Das einzige Supermodel im kommunistischen Rumänien

Für Romaniţa Iovan war Kommunismus im wahrsten Sinne des Wortes mal groß in Mode.

Das Modemagazin Moda hatte keine eigenen Fotografen, nur Freie. Dinu Lazăr zum Beispiel war Filmregisseur.

Wenn ich etwas von Popkultur weiß, dann, dass sie in kommunistischen Ländern miserabel war. Alles war aus Beton und Dreck erbaut, und die Menschen waren gezwungen, Traktoren zu heiraten. Ich war also nicht überrascht, als ich hörte, dass der Kommunismus keine gute Zeit für die rumänische Mode war. Die Mode wurde, wie jeder andere Industriezweig, vom Staat gelenkt. Kleidung wurde nur in einem Geschäft verkauft, Romarta. Romarta verkaufte ausschließlich Kleidung von Schneidergewerkschaften, mit eingängigen Namen wie UCECOM (Nationale Handwerkergenossenschaft) und UCMB (Bukarester Vereinigung der Handwerkergenossenschaft). Die Materialien wurden von einem staatlichen Zulieferer bezogen. Nur einem winzig kleinen Funken Glamour war es erlaubt, fast frei über allem zu schweben.
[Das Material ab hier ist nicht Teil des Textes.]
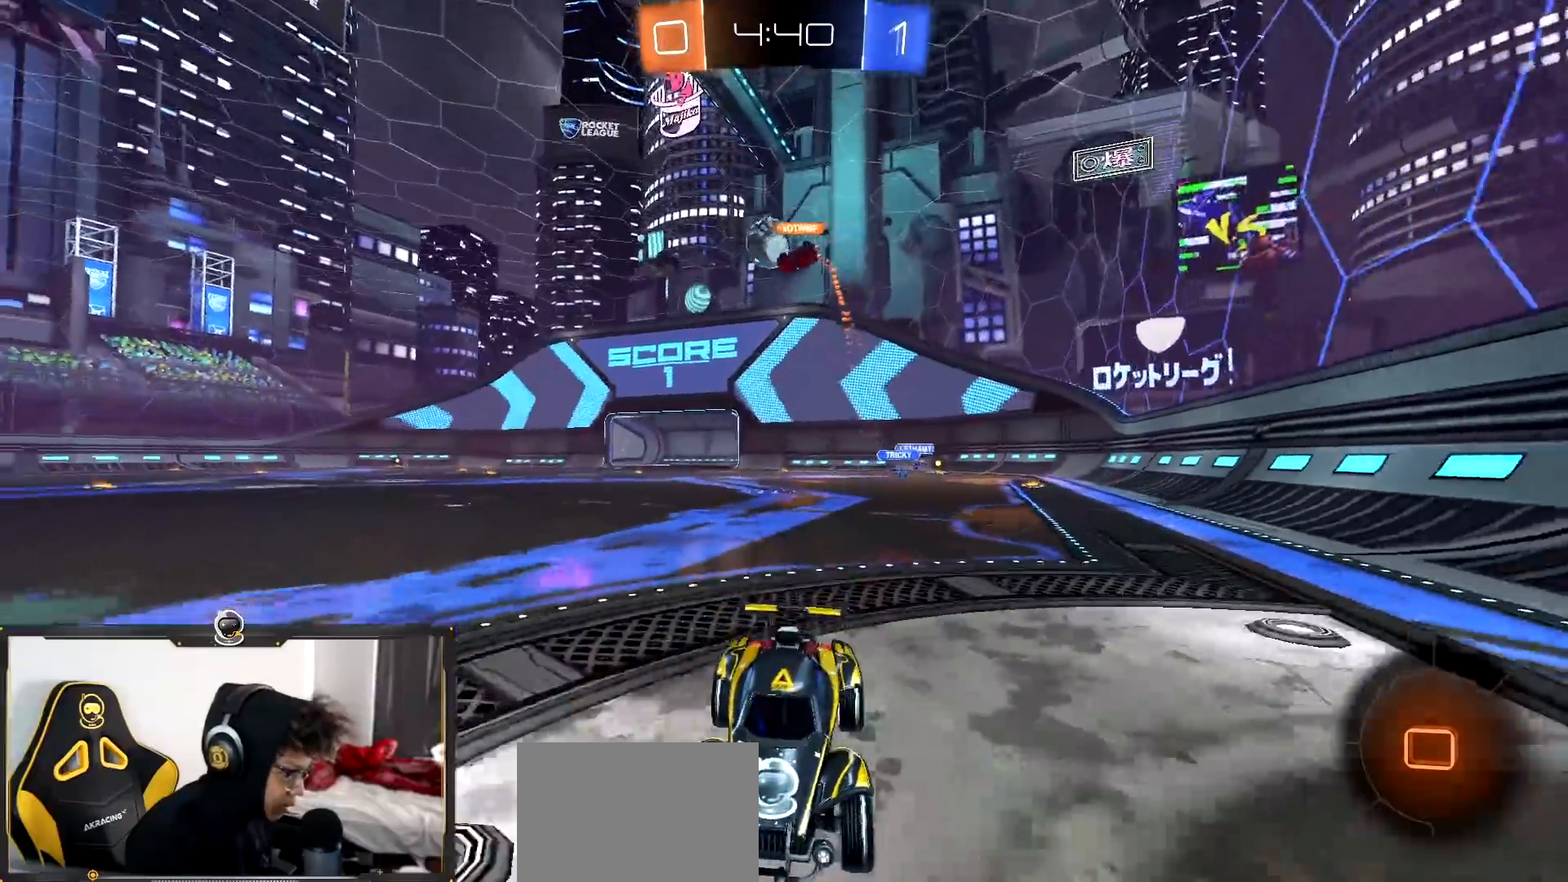
{"buttons": ["R2"], "left_stick": "up-right", "right_stick": "center", "events": [[100, "left_stick", "up"], [133, "CROSS", "down"], [183, "CROSS", "up"], [284, "CROSS", "down"], [350, "left_stick", "up-right"], [400, "CROSS", "up"]]}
Die Regierung beschäftigte ein Aufgebot von 25 Models, die zusammen mit ausgewählten Designern die halbjährige Fashionshow ausrichteten. Eigentlich waren alle Models gleich, bis auf Romaniţa Iovan. An einem regnerischen Morgen habe ich sie in ihrem Büro getroffen. VICE: Es ist für mich ziemlich aufregend, dich zu treffen. Wie bist du dazu gekommen, Model zu werden?
Romaniţa Iovan: Als ich an der Uni war, habe ich zufällig einen Casting-Aufruf in der Zeitung gesehen. Ein Mädchen gab ihren Job auf, um im Ausland zu heiraten, und deswegen musste man sie schnell für eine bevorstehende Show ersetzen. Ich hatte ihre Größe, also passte es. Ich nahm an der Endausscheidung für diesen Job teil—das war der einzige Konkurrenzkampf, den ich während des kommunistischen Regimes miterlebte. Die Jury bewertete alles ziemlich subjektiv und in ihr saßen der Hauptbuchhalter der Partei, sein Wirtschaftsleiter und der Chefredakteur des Moda-Magazins, die einzige Person, die überhaupt etwas mit Mode zu tun hatte. Sie waren an meinem sozialen Status und meinem Verhältnis zum Staat interessiert—denn man durfte nur ins Ausland reisen, wenn man eine saubere Weste vorweisen konnte. Wir waren ja schließlich Teil der Kommunistischen Internationale und reisten häufig in ehemals kommunistische Länder wie die DDR, die Sowjetunion und in die Tschechoslowakei.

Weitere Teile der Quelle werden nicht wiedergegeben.